Pagination is a technique in APIs to manage and retrieve large data sets efficiently. When an API response contains many items, the server divides the data into smaller, manageable subsets called "pages." These pages are then returned one at a time to the client, allowing developers to control the amount of data they retrieve and reducing the impact on performance.
Pagination works in the following manner: When a client makes a request to a server, instead of sending all the data at once, the server sends a "page" with a specific number of results and provides a way for the client to request the next set of data. This reduces the load on the server and improves the user experience by providing faster response times.
There are several ways to implement pagination, but OneTrust uses the following methods: Page-Based Pagination (also known as Offset Pagination) and Request Continuation-Based Pagination (also known as Keyset Pagination or Cursor Pagination). In the context of OneTrust APIs, pagination is commonly employed to handle scenarios where the volume of data is significant, such as retrieving consent transactions or data subject profiles. OneTrust's approaches to pagination are detailed further below.
Page-Based (Offset) Pagination
In Page-Based pagination, or Offset Pagination, the API response includes information about the total number of pages and the current page. Developers in turn use the size
and page
query parameters to paginate the response, with the size
parameter defining the number of results returned on each page and the page
parameter defining the page number to return, as detailed in the Requests Parameters table below.
Request Parameters
Parameter | Description | Example |
---|---|---|
page | The page number of the results.page refers to a subset of the total results returned by the API. When paginating through a large data set, the results are divided into discrete pages to make it more manageable. By default, the first page and default page are both 0. Users can request different pages to view different sets of data. | 0 |
size | The number of results per page.size represents the number of items or entries returned on each page. It determines the size of the subset of data returned with each request. The size parameter allows users to control the granularity of the pagination and tailor it to their specific needs. | 2,000 |
sort | The sort criteria that dictates the order of the results.sort specifies the order in which the results are presented. Sorting can be based on various criteria such as alphabetical order, numerical order, date, relevance, etc. Users can specify the sorting order and criteria using the sort parameter to organize the data according to their preferences. Generally, the sort parameter will follow the following format: property, direction.
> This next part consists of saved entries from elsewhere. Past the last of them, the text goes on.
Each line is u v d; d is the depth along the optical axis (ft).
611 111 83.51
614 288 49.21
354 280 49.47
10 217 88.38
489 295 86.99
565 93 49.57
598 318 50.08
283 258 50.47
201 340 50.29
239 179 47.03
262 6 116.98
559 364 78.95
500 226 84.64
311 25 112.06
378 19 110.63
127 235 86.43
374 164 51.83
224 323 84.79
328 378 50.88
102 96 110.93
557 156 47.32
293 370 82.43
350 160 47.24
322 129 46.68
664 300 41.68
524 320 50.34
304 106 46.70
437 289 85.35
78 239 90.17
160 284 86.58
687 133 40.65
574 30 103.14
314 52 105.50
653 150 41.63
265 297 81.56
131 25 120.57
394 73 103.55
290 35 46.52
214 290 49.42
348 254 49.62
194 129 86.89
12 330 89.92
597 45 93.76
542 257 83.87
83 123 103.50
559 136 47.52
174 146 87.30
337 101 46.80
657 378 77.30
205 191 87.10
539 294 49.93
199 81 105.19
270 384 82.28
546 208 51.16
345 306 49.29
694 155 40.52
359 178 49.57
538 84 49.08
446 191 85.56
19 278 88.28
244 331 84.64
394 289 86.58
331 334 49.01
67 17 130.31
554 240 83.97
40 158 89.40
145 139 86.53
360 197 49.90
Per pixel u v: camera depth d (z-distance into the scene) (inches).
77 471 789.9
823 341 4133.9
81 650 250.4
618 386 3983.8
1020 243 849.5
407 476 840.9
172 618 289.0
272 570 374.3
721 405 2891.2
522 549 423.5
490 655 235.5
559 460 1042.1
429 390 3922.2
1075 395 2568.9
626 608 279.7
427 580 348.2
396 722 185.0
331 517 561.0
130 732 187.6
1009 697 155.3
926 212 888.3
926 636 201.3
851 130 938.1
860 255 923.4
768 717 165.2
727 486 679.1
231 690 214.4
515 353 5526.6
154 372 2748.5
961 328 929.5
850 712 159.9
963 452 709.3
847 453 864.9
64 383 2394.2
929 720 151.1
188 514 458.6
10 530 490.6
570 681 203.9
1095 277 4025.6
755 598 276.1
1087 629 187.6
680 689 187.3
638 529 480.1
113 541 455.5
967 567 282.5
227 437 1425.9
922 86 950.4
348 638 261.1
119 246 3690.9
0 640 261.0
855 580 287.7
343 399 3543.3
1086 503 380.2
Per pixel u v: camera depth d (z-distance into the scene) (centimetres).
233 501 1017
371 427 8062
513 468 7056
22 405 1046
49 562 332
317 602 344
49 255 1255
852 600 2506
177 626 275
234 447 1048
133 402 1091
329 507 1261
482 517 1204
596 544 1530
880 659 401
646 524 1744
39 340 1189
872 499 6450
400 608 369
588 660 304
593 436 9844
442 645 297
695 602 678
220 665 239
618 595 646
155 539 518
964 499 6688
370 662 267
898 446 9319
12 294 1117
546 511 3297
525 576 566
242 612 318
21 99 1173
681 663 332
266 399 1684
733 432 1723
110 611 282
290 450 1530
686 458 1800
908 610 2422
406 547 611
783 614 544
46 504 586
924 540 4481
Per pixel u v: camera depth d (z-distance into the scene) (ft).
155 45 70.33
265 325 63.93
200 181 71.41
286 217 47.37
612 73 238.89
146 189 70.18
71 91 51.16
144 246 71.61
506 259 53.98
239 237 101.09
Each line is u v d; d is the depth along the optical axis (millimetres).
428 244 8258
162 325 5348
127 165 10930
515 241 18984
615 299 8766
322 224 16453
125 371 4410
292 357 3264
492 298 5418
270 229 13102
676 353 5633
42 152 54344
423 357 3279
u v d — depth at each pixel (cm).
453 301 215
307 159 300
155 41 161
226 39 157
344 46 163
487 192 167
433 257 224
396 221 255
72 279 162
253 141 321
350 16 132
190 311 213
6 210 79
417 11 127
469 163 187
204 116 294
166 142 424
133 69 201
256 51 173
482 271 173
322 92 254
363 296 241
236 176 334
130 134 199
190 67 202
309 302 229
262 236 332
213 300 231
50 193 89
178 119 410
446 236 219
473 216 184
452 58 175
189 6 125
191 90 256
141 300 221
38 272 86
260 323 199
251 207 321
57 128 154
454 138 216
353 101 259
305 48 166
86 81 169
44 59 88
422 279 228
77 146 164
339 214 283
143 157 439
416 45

Property is the attribute's name, and direction is asc or desc. | name,asc |
Code Example
For example, let's take a look at the Get List of Data Subjects API, which is used to retrieve a list of all data subjects. Organizations tend to have a large volume of data subjects, which means that typically the response for this API will return a large number of results to page through. Let's jump in and implement offset pagination using the steps below, which can be repeated for any offset pagination API.
Step 1: Define the Base URL
First, we will construct our base URL for the API endpoint, which will include the initial pagination parameters (page=0, size=1). For demonstrative purposes, we will use these simple values to keep the code blocks as small as possible, and we'll assume the organization has a total of 2 data subjects. When we set page
to 0, we are telling the API to retrieve the initial page of results, which is something you should always do. When we set size
to 1, we are telling the API to return only 1 result per page. Size is optional, but since we want to depict pagination, we will use 1 and page to pull in the 2 data subjects within the organization.
# Page set to 0; Optional Size set to 1
url = api_host + "/api/consentmanager/v1/datasubjects/profiles?page=0&size=1"
# Page set to 0; Optional Size set to 1
url = "https://app.onetrust.com/api/consentmanager/v1/datasubjects/profiles?page=0&size=1"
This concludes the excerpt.